EXERCISE GOAL - Which lines make up the answer? Those from the line with "Du RESPE (fiches techniques et alertes)." through the end of the data; reproduce them exactly.

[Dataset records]
____

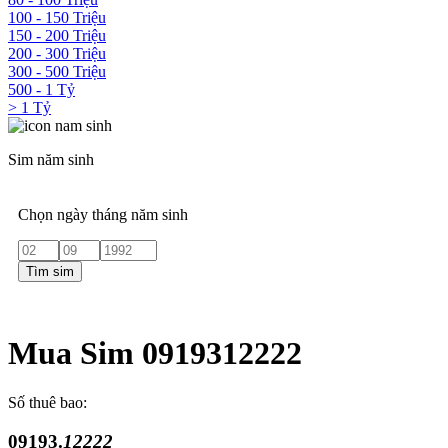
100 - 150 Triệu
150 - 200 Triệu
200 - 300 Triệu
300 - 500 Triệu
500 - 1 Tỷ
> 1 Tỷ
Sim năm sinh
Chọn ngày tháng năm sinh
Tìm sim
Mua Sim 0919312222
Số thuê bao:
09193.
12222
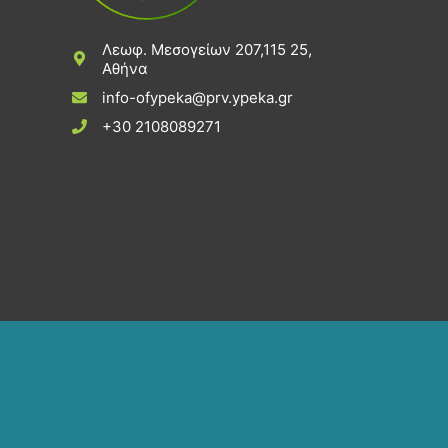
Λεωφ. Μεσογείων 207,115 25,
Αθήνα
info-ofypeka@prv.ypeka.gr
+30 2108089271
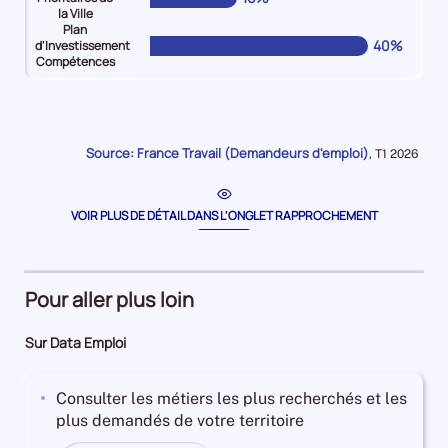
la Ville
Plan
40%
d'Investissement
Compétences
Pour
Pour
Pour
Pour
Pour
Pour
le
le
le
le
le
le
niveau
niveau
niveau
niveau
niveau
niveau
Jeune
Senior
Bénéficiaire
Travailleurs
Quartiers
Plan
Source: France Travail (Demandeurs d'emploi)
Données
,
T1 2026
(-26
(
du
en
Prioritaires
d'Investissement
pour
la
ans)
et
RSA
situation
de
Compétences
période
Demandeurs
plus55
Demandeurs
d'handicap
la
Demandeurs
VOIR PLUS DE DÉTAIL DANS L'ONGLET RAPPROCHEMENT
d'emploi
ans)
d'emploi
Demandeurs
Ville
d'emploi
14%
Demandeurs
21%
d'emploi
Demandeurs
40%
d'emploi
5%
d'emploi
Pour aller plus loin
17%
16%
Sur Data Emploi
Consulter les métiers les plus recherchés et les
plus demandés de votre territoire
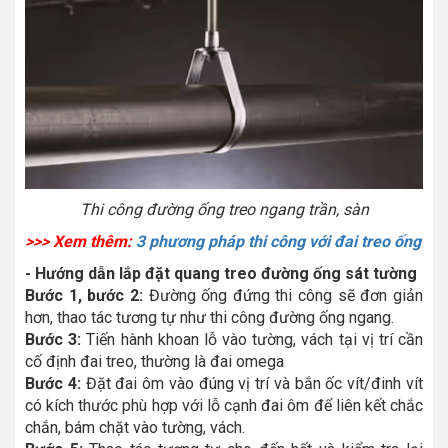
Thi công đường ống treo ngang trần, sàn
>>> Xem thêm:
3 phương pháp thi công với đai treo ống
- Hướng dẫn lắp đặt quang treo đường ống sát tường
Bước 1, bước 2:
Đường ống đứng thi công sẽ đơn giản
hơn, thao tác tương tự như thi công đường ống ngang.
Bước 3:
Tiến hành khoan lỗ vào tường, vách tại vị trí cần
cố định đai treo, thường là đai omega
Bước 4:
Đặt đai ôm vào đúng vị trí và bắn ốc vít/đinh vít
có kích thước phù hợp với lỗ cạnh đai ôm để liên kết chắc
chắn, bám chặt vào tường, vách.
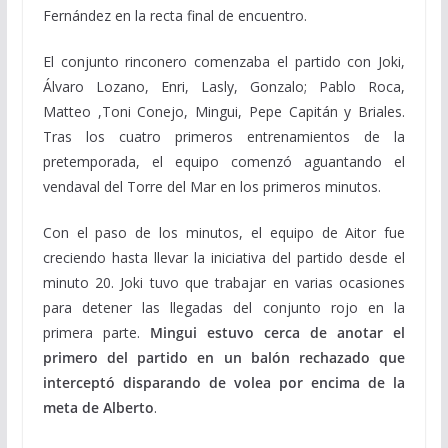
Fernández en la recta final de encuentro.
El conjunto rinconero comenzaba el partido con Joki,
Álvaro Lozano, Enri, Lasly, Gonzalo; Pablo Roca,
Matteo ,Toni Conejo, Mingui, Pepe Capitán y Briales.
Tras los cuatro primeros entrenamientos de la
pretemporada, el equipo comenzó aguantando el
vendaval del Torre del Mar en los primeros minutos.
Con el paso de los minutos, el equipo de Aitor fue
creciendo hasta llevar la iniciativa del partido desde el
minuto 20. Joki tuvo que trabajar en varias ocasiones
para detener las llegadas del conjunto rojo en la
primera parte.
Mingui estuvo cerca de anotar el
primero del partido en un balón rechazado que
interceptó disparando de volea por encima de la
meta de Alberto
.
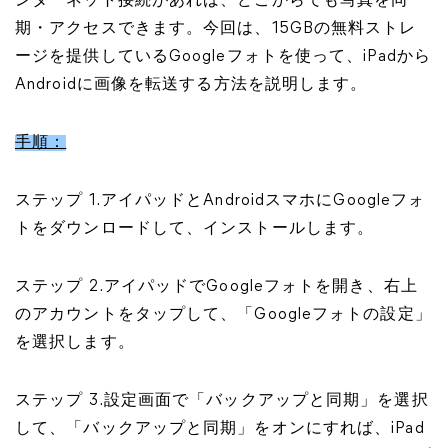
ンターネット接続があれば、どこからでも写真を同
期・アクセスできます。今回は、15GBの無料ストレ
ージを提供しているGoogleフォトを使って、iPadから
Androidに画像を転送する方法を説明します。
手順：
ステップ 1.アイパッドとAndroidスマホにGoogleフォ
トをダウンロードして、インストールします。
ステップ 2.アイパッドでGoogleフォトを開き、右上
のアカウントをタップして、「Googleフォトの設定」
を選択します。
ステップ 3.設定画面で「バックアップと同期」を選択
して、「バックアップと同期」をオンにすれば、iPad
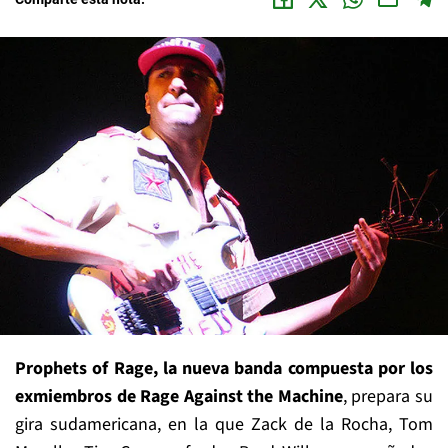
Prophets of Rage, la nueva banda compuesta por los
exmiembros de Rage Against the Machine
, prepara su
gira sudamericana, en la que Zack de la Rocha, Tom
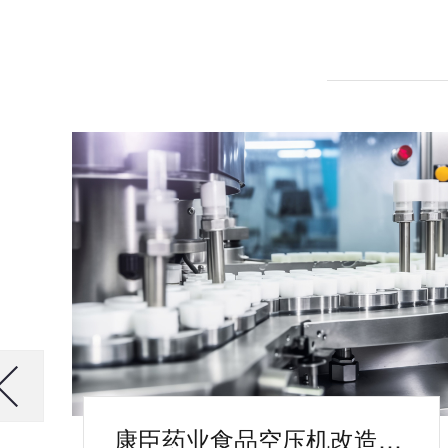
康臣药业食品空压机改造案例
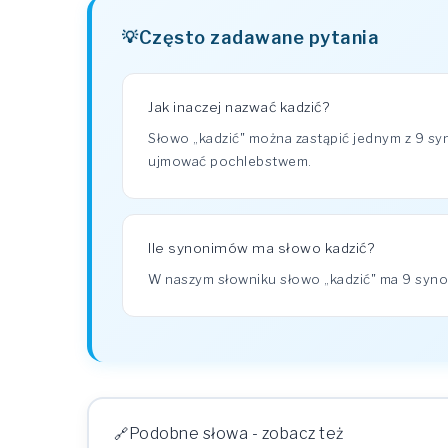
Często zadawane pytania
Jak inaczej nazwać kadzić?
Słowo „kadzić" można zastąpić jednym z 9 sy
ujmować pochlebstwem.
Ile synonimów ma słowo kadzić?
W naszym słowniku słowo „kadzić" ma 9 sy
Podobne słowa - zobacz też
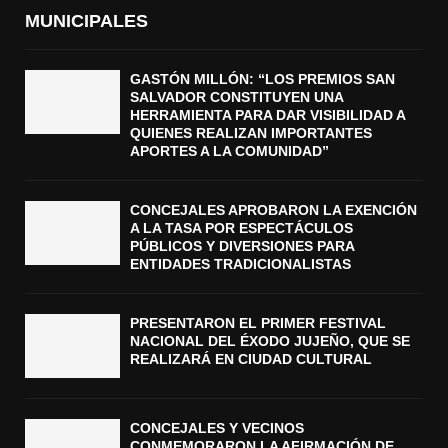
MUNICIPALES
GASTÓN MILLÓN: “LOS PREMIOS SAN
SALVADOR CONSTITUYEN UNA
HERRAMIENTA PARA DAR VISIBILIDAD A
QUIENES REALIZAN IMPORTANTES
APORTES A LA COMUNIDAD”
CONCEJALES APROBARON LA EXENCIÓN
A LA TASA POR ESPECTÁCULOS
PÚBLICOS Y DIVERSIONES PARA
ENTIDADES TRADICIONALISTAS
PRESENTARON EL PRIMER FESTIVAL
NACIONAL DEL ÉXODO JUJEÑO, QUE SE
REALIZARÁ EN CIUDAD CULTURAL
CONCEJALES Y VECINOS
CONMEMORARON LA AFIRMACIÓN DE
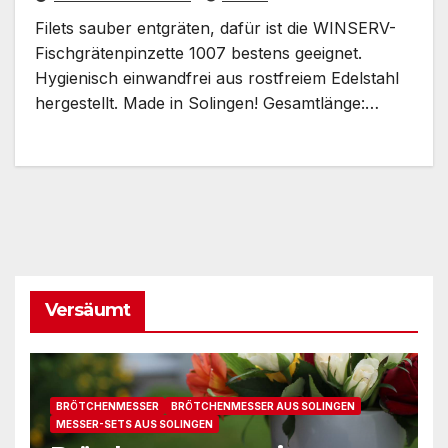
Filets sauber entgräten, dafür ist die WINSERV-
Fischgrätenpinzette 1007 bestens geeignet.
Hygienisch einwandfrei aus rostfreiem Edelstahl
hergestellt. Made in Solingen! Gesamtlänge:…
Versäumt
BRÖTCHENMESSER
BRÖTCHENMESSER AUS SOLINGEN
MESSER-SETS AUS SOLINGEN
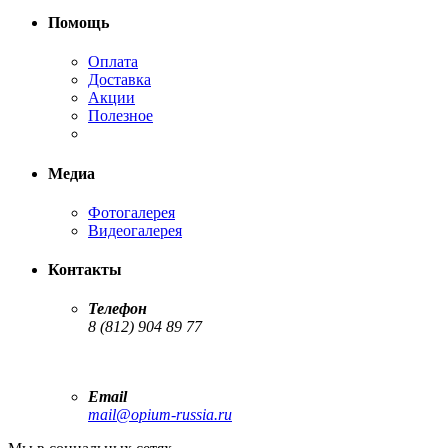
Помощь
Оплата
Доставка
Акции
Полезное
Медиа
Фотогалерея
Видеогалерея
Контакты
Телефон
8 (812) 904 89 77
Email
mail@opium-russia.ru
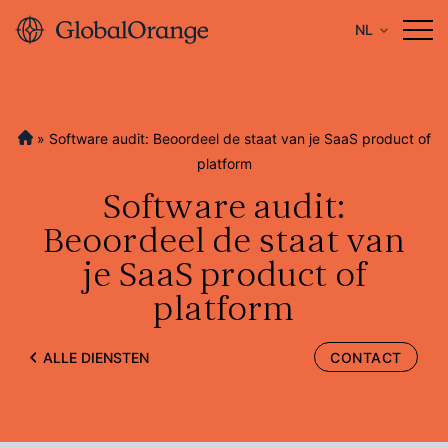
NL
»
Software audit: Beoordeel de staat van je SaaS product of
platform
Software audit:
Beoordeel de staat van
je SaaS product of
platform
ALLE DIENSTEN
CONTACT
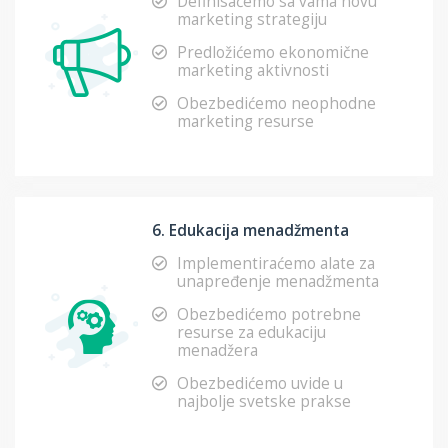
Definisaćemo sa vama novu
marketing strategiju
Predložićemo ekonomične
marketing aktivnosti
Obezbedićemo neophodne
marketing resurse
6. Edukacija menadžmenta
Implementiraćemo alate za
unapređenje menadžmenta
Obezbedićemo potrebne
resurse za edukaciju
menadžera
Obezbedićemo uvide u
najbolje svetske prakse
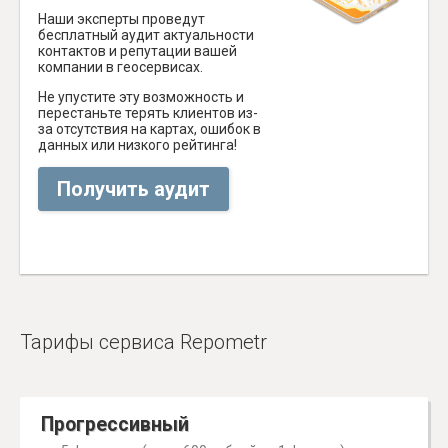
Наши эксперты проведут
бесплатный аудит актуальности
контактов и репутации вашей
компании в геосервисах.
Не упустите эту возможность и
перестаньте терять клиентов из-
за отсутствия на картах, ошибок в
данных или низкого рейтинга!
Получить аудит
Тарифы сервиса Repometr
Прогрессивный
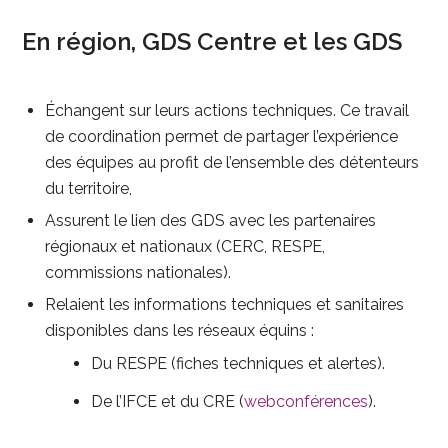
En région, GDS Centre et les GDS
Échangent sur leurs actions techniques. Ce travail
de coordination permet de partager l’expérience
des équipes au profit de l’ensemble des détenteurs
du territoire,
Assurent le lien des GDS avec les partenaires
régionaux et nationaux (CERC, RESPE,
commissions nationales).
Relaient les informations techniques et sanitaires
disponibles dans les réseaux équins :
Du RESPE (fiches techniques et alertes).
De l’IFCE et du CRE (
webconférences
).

____

THE ANSWER -
Du RESPE (fiches techniques et alertes).
De l’IFCE et du CRE (
webconférences
).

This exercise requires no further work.